EXERCISE AIM.
Give back every record below in full and exactly, but without a single image.
Segment Start: RECORDS TO USE
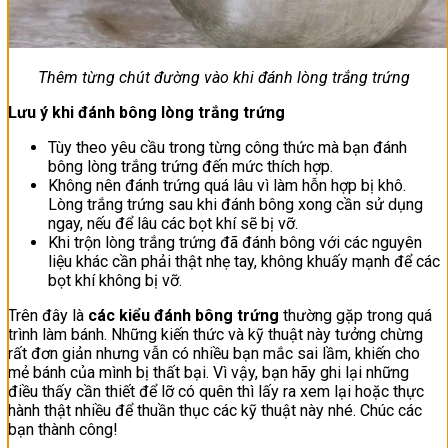
Thêm từng chút đường vào khi đánh lòng trắng trứng
Lưu ý khi đánh bông lòng trắng trứng
Tùy theo yêu cầu trong từng công thức mà bạn đánh
bông lòng trắng trứng đến mức thích hợp.
Không nên đánh trứng quá lâu vì làm hỗn hợp bị khô.
Lòng trắng trứng sau khi đánh bông xong cần sử dụng
ngay, nếu để lâu các bọt khí sẽ bị vỡ.
Khi trộn lòng trắng trứng đã đánh bông với các nguyên
liệu khác cần phải thật nhẹ tay, không khuấy mạnh để các
bọt khí không bị vỡ.
Trên đây là
các kiểu đánh bông trứng
thường gặp trong quá
trình làm bánh. Những kiến thức và kỹ thuật này tưởng chừng
rất đơn giản nhưng vẫn có nhiều bạn mắc sai lầm, khiến cho
mẻ bánh của mình bị thất bại. Vì vậy, bạn hãy ghi lại những
điều thấy cần thiết để lỡ có quên thì lấy ra xem lại hoặc thực
hành thật nhiều để thuần thục các kỹ thuật này nhé. Chúc các
bạn thành công!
Segment End: RECORDS TO USE
SOLUTION FOR THIS EXERCISE.
Thêm từng chút đường vào khi đánh lòng trắng trứng
Lưu ý khi đánh bông lòng trắng trứng
Tùy theo yêu cầu trong từng công thức mà bạn đánh
bông lòng trắng trứng đến mức thích hợp.
Không nên đánh trứng quá lâu vì làm hỗn hợp bị khô.
Lòng trắng trứng sau khi đánh bông xong cần sử dụng
ngay, nếu để lâu các bọt khí sẽ bị vỡ.
Khi trộn lòng trắng trứng đã đánh bông với các nguyên
liệu khác cần phải thật nhẹ tay, không khuấy mạnh để các
bọt khí không bị vỡ.
Trên đây là
các kiểu đánh bông trứng
thường gặp trong quá
trình làm bánh. Những kiến thức và kỹ thuật này tưởng chừng
rất đơn giản nhưng vẫn có nhiều bạn mắc sai lầm, khiến cho
mẻ bánh của mình bị thất bại. Vì vậy, bạn hãy ghi lại những
điều thấy cần thiết để lỡ có quên thì lấy ra xem lại hoặc thực
hành thật nhiều để thuần thục các kỹ thuật này nhé. Chúc các
bạn thành công!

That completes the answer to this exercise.